US won't discuss Huawei with China: Trump
PRESIDENT Donald Trump says the United States does not want to discuss the US blacklisting of Huawei Technologies with China as the two biggest world economies try to end escalating trade tensions.
"It's a national security concern," Trump told reporters at the White House on Wednesday. "Huawei is a big concern of our military, of our intelligence agencies, and we are not doing business with Huawei.
"And we'll see what happens with respect to China, but Huawei has been not a player that we want to discuss, (that) we want to talk about right now."
It was unclear whether Trump's comments indicated a change on whether he would be open to discussing the Chinese tech giant in trade talks with Beijing.
The US president in the past has said he would be open to including Huawei in talks to reach a trade deal with Beijing.
Trump and Chinese President Xi Jinping this (northern) summer agreed the US would ease restrictions on Huawei Technologies and China would make unspecified purchases of US farm products.
The US Huawei on the Commerce Department's so-called Entity List in May over national security concerns.
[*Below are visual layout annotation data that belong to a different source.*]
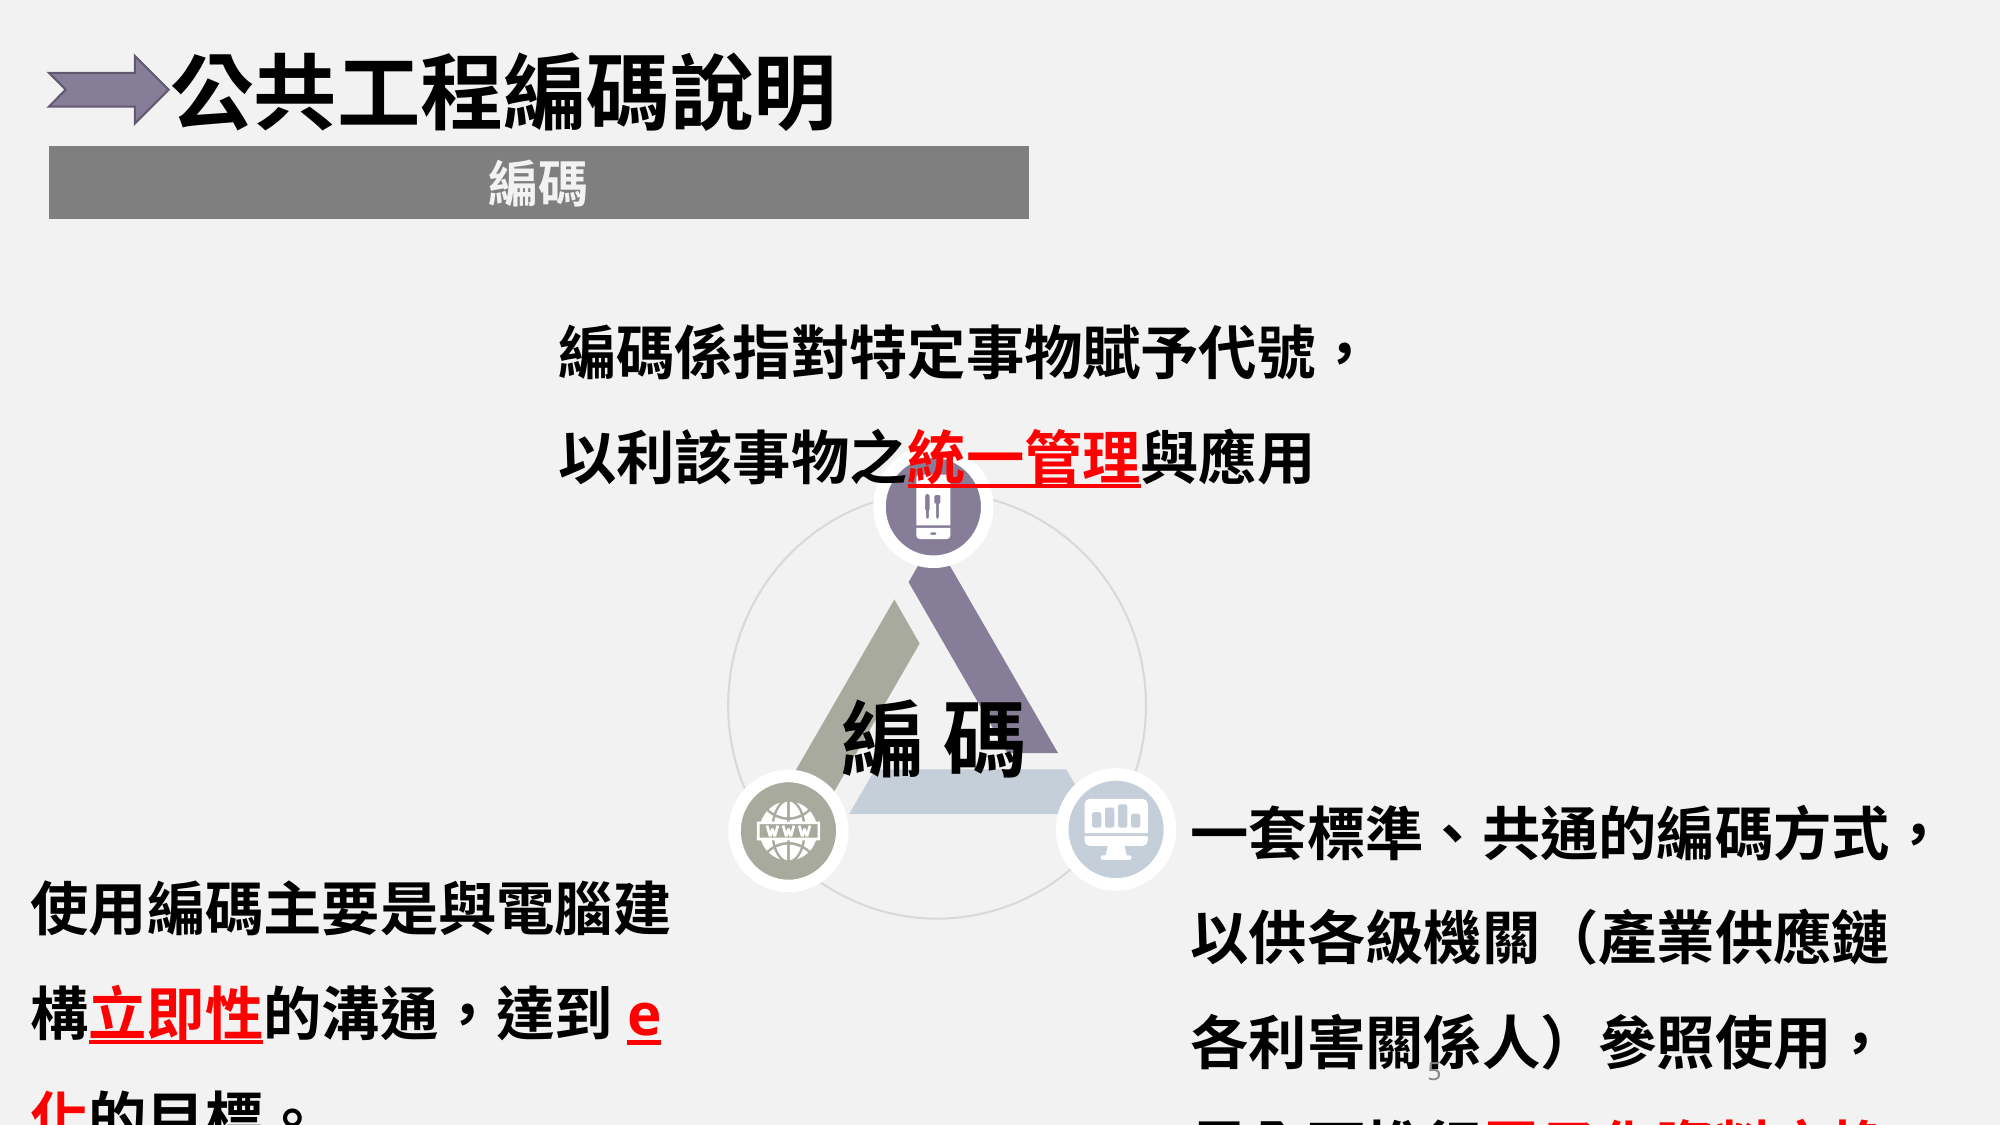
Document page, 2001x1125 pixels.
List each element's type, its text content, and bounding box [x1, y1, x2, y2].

text_box 編 碼 [826, 680, 1075, 778]
text_box 一套標準、共通的編碼方式，以供各級機關（產業供應鏈各利害關係人）參照使用，是全面推行電子化資料交換作業之基礎工作。 [1190, 761, 1917, 959]
text_box [734, 717, 843, 886]
text_box [933, 457, 983, 484]
text_box [849, 774, 1170, 885]
text_box 編碼係指對特定事物賦予代號，以利該事物之統一管理與應用 [543, 281, 1331, 362]
text_box 5 [1412, 1042, 1863, 1103]
text_box [918, 452, 925, 459]
text_box 公共工程編碼說明 [155, 32, 1364, 149]
text_box [847, 599, 920, 680]
text_box 編碼 [49, 146, 1029, 219]
text_box [48, 55, 155, 124]
text_box 使用編碼主要是與電腦建構立即性的溝通，達到e化的目標。 [30, 837, 684, 918]
text_box [879, 451, 1016, 680]
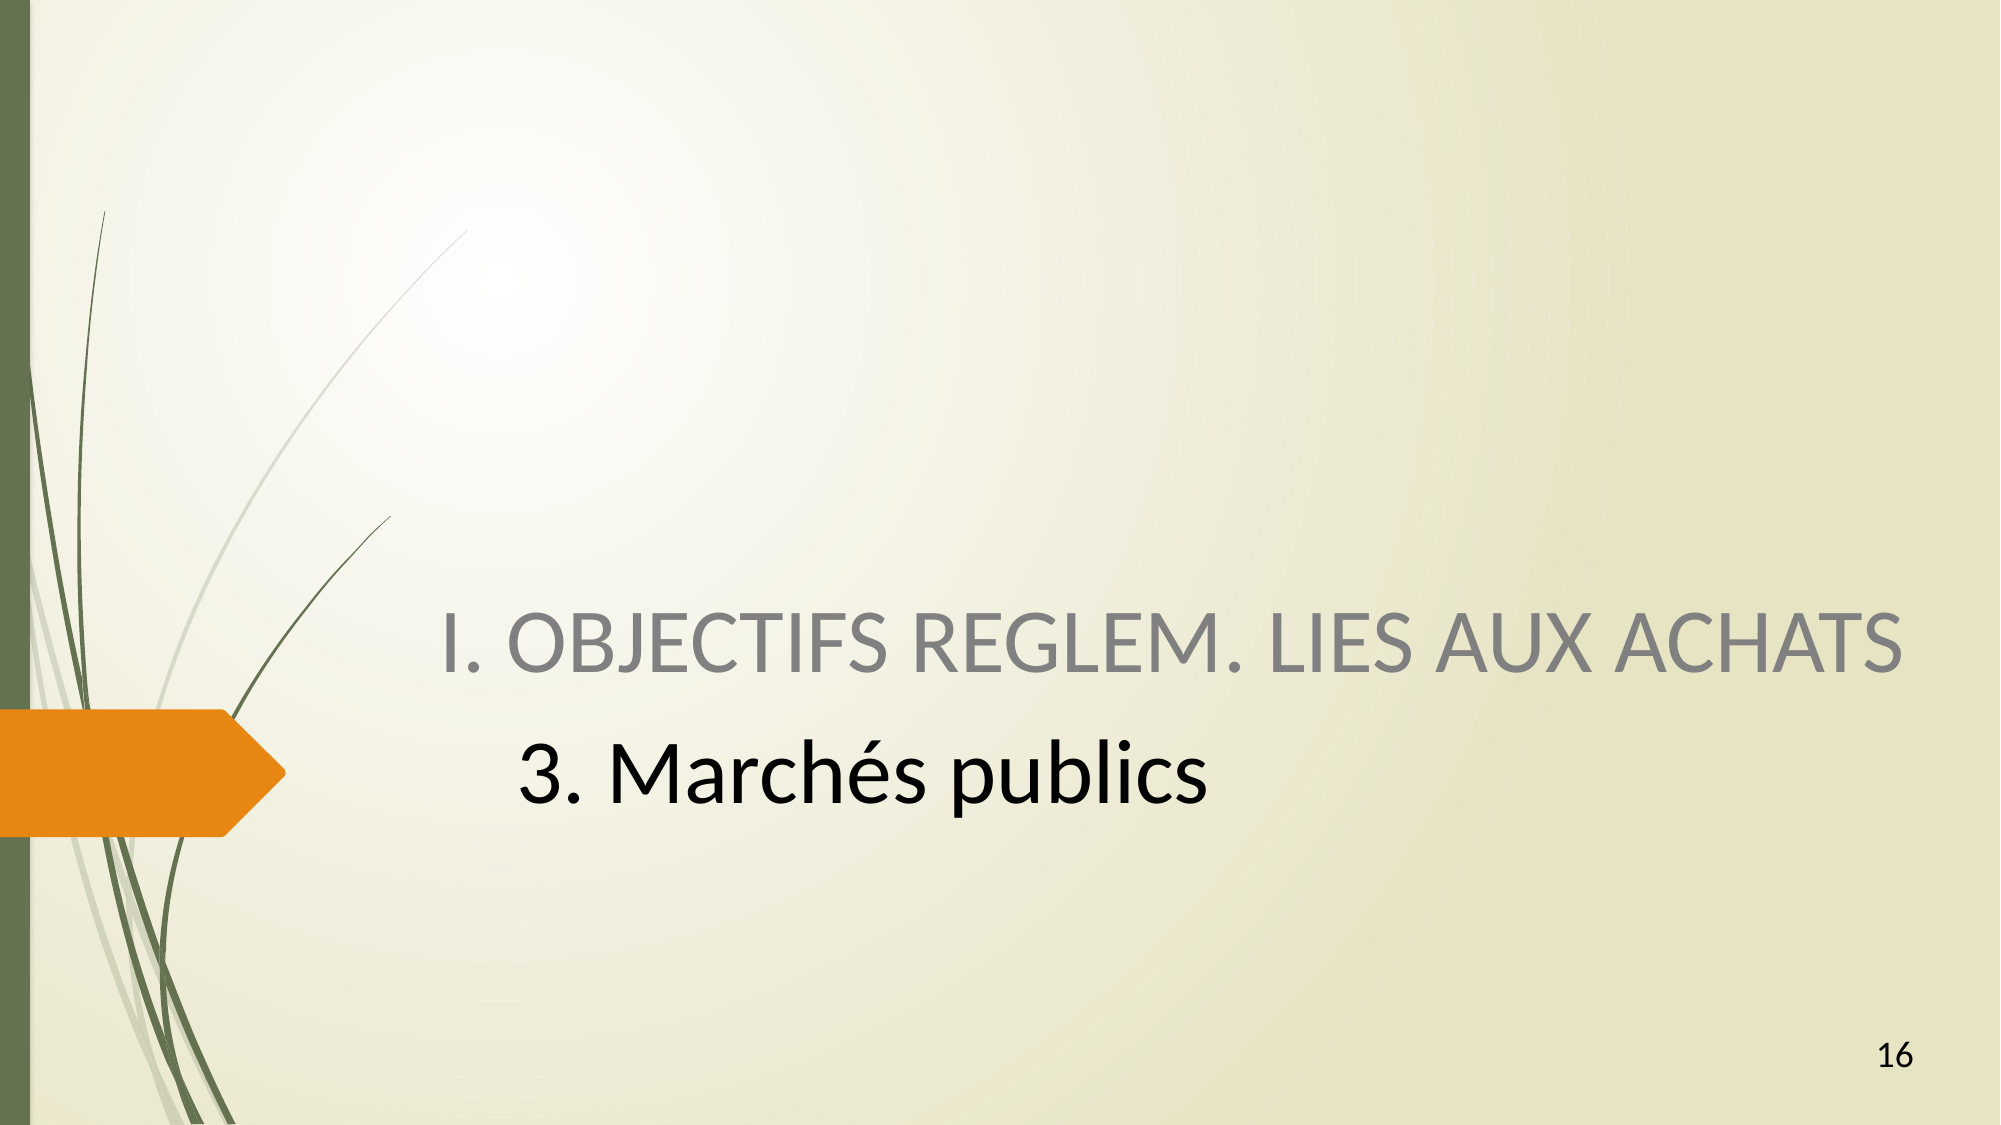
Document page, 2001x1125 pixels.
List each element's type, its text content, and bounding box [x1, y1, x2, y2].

US parts and components generally cannot be sold to those on the list without special licences.
His comments came as Huawei accused US authorities on Wednesday of attempting to break into its information systems and of trying to coerce its employees to gather information on the company.
Huawei, which faces mounting American pressure including possible loss of access to US technology over accusations the company is a security risk, said in a statement that Washington has used "unscrupulous means" in recent months to disrupt its business.
American officials have given no evidence to support claims Huawei might aid Chinese spying, accusations the company denies. The US, Australia, Japan and some other governments have imposed restrictions on use of Huawei technology, The Associated Press reports.
Huawei, headquartered in the southern city of Shenzhen, gave no evidence to support its accusations. A company spokesman said he had no additional details.
The accusations were included in a statement about an unrelated patent dispute in the US.
Trump declined to respond to the allegations when asked about them on Wednesday by a reporter.
He called the issue a national security concern and said the company is "a big concern of our military, of our intelligence agencies".
The Huawei statement said American authorities launched cyberattacks "to infiltrate Huawei's intranet and internal information systems" but gave no indication what information they targeted or whether they succeeded.
Huawei also said FBI agents pressured its employees to collect information on the company.
Reuters news agency cited a Huawei document it said reported eight employees, all mid- to high-level executives, including several US citizens, were involved in the incidents. It said the latest occurred August 28 when an employee informed Huawei the FBI asked the person to be an informant.
The company said US authorities have disrupted Huawei's business by delaying shipments, denying visas and unspecified intimidation.
Beijing has accused Washington of improperly using national security arguments to hurt Chinese commercial competitors.
"This kind of behaviour is neither glorious nor moral," a foreign ministry spokesman, Geng Shuang, said on Wednesday. He called on Washington to "stop deliberately smearing" Chinese companies and to "provide a level playing field" for them.